Heck, look at the Wisconsin game. Safety Jaquan Brisker was hurt roughly every other play and Wisconsin fans never booed that because even in the first week of the season the Badger faithful understood that that offense wasn’t exactly Oregon in the peak of the Chip Kelly era.

Gonna slow them down? Okay, gonna go grab a beer.

Simply put, Franklin has been at Penn State for ages and not a single team has ever accused Penn State of faking injuries. Not even the teams that are faster, better and more potent than Iowa.

All of the finger pointing aside, it’s just a strange and unfortunate way to go about the issue during an era when player health and safety is at the forefront of the conversation. Because ultimately two things are possible: a player is hurt, or he isn’t.
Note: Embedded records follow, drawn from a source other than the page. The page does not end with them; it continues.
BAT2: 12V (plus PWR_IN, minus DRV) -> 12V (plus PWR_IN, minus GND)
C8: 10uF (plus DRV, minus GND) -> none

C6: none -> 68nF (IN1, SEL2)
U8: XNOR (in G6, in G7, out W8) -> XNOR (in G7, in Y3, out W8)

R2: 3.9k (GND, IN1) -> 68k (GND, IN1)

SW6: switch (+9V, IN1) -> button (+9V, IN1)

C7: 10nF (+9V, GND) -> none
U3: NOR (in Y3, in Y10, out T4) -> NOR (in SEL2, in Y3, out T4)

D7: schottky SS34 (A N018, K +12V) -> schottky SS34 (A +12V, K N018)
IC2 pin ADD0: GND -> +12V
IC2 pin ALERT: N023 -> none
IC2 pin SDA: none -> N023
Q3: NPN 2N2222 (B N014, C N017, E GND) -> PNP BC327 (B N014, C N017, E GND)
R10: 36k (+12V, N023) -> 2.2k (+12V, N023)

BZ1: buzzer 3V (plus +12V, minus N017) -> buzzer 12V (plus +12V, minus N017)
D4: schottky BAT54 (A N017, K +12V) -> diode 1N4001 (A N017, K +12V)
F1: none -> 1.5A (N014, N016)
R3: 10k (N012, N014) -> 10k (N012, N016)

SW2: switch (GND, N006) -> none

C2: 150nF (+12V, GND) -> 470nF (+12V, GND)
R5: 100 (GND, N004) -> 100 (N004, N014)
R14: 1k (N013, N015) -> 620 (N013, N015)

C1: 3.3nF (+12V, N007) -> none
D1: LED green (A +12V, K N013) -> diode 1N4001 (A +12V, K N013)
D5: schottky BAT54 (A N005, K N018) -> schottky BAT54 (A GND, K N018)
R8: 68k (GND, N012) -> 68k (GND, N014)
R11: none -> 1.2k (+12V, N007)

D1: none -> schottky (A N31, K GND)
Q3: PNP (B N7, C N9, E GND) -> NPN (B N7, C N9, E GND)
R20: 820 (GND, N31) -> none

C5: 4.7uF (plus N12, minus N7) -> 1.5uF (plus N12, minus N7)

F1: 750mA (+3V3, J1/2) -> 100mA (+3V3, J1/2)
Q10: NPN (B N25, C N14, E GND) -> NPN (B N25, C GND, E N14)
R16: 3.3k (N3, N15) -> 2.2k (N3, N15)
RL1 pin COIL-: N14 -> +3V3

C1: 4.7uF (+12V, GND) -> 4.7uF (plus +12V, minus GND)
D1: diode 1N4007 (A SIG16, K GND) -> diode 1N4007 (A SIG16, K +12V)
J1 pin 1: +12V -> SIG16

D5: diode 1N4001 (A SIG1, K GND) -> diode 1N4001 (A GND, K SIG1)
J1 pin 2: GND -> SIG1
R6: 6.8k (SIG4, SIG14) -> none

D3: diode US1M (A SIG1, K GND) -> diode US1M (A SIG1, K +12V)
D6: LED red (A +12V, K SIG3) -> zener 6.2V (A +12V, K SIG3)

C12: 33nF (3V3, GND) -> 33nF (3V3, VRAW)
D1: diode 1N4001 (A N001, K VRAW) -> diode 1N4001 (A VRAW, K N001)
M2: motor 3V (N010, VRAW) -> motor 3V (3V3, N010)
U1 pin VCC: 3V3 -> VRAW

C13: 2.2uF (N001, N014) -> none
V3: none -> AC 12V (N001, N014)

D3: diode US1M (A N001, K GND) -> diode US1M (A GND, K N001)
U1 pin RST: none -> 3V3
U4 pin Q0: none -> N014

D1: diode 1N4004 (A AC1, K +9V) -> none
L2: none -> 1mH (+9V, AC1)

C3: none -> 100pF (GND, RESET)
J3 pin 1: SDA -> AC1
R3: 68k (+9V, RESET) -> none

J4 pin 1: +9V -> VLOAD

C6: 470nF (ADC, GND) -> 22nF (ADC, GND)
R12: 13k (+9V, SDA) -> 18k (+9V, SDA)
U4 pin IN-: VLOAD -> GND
Much like me, Iowa fans, Kirk Ferentz and his entire coaching staff don’t know if those players were hurt — well, aside from the three or four who never played another snap. They just don’t. So given the opportunity to choose between keeping their mouths shut or being skeptical, they choose to boo and make accusations. Then again this is the same program that had 13 players hospitalized following offseason workouts, so there’s that. Not to mention the precedent it sets to assume any injury is a fake one, and the sportsmanship lost working from that standpoint.

At the end of the day it’s truly one of those things that doesn’t really matter. Maybe Penn State did try to slow Iowa’s offense down by faking injuries. That is technically cheating and part of the reason why there are rule changes on the way around the issue.

But it’s also possible guys got hurt, thought they were hurt, cramped up or maybe Iowa’s offense is so boring that anything good happening is so memorable that anything that happens afterwards becomes memorable too.

When it’s all said and done this entire saga is stupid because it doesn’t even really matter, and given the chance to move on Big Ten elder statesman Kirk Ferentz opted not to, and that’s stupid too.

You know you’re complaining too much when you won and you sound like you lost.